- NETS mobile payment system crashed during dinner time due to a Starhub network disruption
- Dozens of transactions failed during these hours
- Some students mistakenly paid multiple times, and stores were unable to receive payment
By Osmond Chia
Students who rely on mobile payments to buy their food may want to start having backup cash on hand.
NTU canteens were thrown into confusion on Tuesday evening after the NETS mobile payment system experienced heavy disruptions due to network issues with Starhub. The fault caused dozens of transactions to fail during peak dinner hours.
Some diners mistakenly paid multiple times for their meals, while several food stalls also lost hundreds of dollars in revenue because other customers could not pay for their food after it was served.
One of these affected customers was Jayleen Chen, a first-year MSE student. She attempted to pay for her food via the DBS PayLah app seven times at Canteen 14’s Big Harvest Ban Mian store.
“The customer in front of me had the same problem too and we were both hogging up the queue trying to get the app to work,” said Chen. She later found a friend who offered to pay for her meal using cash.
“I didn’t bring a wallet because we would always pay using PayLah and I was used to it,” she added.
On the other hand, the network disruption affected vendors who could not receive payments from diners.
Mr Wong Feng Feng, a cook at the Big Harvest Ban Mian store, said he lost over $200 because of the service error, approximately half of what he normally earns during dinnertime.
Although his NETS machine was not generating any receipts, he would serve the meals anyway since the PayLah app already indicated that money was deducted from customers’ accounts, he said.
But he said that he was reluctant to reject more incoming payments via the mobile system because many students did not have cash and his stall did not support card payments. As the queues grew longer, he was also pressured to serve the next customers to reduce congestion, he added.
During the service disruption, Mr Wong repeatedly checked to see if the system was working by transferring small sums of money to his business’ DBS Paylah account.
The transactions would initially indicate success but would bounce back to the sender only after a few minutes.
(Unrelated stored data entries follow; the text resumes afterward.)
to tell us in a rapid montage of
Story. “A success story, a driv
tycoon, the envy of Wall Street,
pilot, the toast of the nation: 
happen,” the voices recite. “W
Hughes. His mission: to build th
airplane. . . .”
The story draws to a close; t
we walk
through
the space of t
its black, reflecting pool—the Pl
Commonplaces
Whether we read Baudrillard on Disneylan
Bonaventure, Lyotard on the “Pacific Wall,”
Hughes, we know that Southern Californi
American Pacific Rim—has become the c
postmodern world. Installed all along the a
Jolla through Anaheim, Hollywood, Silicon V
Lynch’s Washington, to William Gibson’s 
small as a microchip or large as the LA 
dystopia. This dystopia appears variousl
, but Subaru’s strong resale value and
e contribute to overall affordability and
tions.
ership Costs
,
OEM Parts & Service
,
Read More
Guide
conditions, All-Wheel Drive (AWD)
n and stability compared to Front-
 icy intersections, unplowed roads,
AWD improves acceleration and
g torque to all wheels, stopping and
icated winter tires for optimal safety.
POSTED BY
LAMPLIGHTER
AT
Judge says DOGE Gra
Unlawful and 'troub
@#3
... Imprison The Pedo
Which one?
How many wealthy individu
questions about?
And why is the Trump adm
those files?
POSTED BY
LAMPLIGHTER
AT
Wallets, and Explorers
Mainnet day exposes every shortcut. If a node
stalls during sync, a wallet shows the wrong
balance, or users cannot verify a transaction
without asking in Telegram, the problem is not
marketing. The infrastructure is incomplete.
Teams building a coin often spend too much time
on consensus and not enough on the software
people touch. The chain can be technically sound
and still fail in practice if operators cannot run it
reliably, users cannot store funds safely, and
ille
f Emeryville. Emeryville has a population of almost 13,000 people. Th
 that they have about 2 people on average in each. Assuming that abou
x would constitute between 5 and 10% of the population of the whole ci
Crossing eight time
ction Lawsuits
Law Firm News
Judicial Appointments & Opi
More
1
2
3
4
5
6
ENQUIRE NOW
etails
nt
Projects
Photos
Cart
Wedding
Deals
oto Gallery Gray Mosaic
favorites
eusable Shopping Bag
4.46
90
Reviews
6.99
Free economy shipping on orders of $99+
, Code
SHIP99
He said this mirrored what some customers experienced.
“It makes it very hard to verify if purchases were actually successful. And the customer would have already collected him food and left, so it is impossible for me to trace those who did not pay,” he said.
Just next door, the Mixed Vegetable Rice store also reported a loss, this time of over $300. The operator, Mr Lee Siew Siong, said many customers did not bring cash, so he told them to return the payment at another time.
Vendors in food courts like North Spine Food Court and Koufu were less affected, who said they were ordered by their managers to stop accepting mobile payments within ten minutes of the disruption surfacing. Customers were told to pay either with cash or debit card.
Canteen 2’s Mala Xiang operator Mr Chen Yun Fei, said some students tried restarting the app to see if the payment would be successful. They told him after looking at their payment history that money had been deducted multiple times from their accounts. However, none of these transactions had been successfully received by Mr Chen.
“Since I am the one who offers the payment system, I would return them the extra money they had sent to me although it was an accident,” he said.
Mr Chen estimated a loss of over $50 before he ceased mobile payments.
Mr Wong Wen Hao, a Customer Relations Officers at NETS said that customers who had money deducted because of unsuccessful transactions would be refunded within five working days from Tuesday evening.
He also said: “Customers should pay with cash if the merchant is unable to receive payment digitally. Merchants should not be refunding customers for unsuccessful payments because these transactions will be returned shortly.”
The growing usage of mobile payment in the school, with many vendors offering it, is part of NTU’s recent push to become a smart campus.
This article will be part of a series of stories about technology and digitization in NTU.